### [EXERCISE BRIEF]
Could you transcribe every entry exactly, leaving nothing out?

### [SOURCE MATERIAL]
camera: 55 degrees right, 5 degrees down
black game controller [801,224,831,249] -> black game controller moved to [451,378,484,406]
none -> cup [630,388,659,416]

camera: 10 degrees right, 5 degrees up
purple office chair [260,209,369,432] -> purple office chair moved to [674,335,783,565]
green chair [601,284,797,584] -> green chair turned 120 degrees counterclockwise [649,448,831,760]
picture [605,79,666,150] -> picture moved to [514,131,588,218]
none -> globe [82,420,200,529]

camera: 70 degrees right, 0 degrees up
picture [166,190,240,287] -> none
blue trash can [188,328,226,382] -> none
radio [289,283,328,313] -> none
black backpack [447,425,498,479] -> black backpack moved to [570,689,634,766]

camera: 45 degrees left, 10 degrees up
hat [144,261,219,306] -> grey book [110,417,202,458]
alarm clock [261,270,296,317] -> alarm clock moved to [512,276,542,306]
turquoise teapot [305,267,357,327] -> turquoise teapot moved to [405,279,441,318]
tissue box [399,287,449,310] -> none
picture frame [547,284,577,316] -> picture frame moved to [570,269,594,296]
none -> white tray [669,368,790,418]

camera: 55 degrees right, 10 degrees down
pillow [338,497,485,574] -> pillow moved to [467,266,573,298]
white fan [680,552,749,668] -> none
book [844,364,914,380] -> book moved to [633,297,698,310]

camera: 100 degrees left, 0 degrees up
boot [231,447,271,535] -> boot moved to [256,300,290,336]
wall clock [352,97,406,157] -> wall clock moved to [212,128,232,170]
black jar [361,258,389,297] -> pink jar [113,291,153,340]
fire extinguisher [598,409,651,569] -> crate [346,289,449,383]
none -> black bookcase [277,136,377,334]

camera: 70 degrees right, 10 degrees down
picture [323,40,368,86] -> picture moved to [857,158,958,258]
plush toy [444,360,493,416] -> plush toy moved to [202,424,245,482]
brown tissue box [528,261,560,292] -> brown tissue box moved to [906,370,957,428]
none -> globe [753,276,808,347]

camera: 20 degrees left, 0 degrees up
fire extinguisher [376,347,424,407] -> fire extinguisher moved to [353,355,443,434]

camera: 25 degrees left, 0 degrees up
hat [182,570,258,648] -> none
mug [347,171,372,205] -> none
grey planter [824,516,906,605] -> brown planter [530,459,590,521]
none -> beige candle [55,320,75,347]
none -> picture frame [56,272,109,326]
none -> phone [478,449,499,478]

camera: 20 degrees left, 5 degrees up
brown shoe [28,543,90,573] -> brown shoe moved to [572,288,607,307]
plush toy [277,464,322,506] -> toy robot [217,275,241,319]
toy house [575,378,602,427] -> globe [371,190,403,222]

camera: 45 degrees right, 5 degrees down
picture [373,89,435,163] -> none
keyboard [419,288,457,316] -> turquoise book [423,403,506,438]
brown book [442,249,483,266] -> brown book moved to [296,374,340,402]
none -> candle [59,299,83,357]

### [ANSWER SECTION]
camera: 55 degrees right, 5 degrees down
black game controller [801,224,831,249] -> black game controller moved to [451,378,484,406]
none -> cup [630,388,659,416]

camera: 10 degrees right, 5 degrees up
purple office chair [260,209,369,432] -> purple office chair moved to [674,335,783,565]
green chair [601,284,797,584] -> green chair turned 120 degrees counterclockwise [649,448,831,760]
picture [605,79,666,150] -> picture moved to [514,131,588,218]
none -> globe [82,420,200,529]

camera: 70 degrees right, 0 degrees up
picture [166,190,240,287] -> none
blue trash can [188,328,226,382] -> none
radio [289,283,328,313] -> none
black backpack [447,425,498,479] -> black backpack moved to [570,689,634,766]

camera: 45 degrees left, 10 degrees up
hat [144,261,219,306] -> grey book [110,417,202,458]
alarm clock [261,270,296,317] -> alarm clock moved to [512,276,542,306]
turquoise teapot [305,267,357,327] -> turquoise teapot moved to [405,279,441,318]
tissue box [399,287,449,310] -> none
picture frame [547,284,577,316] -> picture frame moved to [570,269,594,296]
none -> white tray [669,368,790,418]

camera: 55 degrees right, 10 degrees down
pillow [338,497,485,574] -> pillow moved to [467,266,573,298]
white fan [680,552,749,668] -> none
book [844,364,914,380] -> book moved to [633,297,698,310]

camera: 100 degrees left, 0 degrees up
boot [231,447,271,535] -> boot moved to [256,300,290,336]
wall clock [352,97,406,157] -> wall clock moved to [212,128,232,170]
black jar [361,258,389,297] -> pink jar [113,291,153,340]
fire extinguisher [598,409,651,569] -> crate [346,289,449,383]
none -> black bookcase [277,136,377,334]

camera: 70 degrees right, 10 degrees down
picture [323,40,368,86] -> picture moved to [857,158,958,258]
plush toy [444,360,493,416] -> plush toy moved to [202,424,245,482]
brown tissue box [528,261,560,292] -> brown tissue box moved to [906,370,957,428]
none -> globe [753,276,808,347]

camera: 20 degrees left, 0 degrees up
fire extinguisher [376,347,424,407] -> fire extinguisher moved to [353,355,443,434]

camera: 25 degrees left, 0 degrees up
hat [182,570,258,648] -> none
mug [347,171,372,205] -> none
grey planter [824,516,906,605] -> brown planter [530,459,590,521]
none -> beige candle [55,320,75,347]
none -> picture frame [56,272,109,326]
none -> phone [478,449,499,478]

camera: 20 degrees left, 5 degrees up
brown shoe [28,543,90,573] -> brown shoe moved to [572,288,607,307]
plush toy [277,464,322,506] -> toy robot [217,275,241,319]
toy house [575,378,602,427] -> globe [371,190,403,222]

camera: 45 degrees right, 5 degrees down
picture [373,89,435,163] -> none
keyboard [419,288,457,316] -> turquoise book [423,403,506,438]
brown book [442,249,483,266] -> brown book moved to [296,374,340,402]
none -> candle [59,299,83,357]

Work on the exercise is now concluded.